#### Exercise aim:
Please report every line in the entries that contains the string "Property".

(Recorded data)

********

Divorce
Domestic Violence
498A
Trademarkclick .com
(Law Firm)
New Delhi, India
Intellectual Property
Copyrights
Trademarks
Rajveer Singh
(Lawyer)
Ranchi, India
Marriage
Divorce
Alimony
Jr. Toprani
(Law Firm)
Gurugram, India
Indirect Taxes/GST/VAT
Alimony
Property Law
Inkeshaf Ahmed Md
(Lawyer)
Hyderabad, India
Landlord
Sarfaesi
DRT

********

#### Completed exercise:
Intellectual Property
Property Law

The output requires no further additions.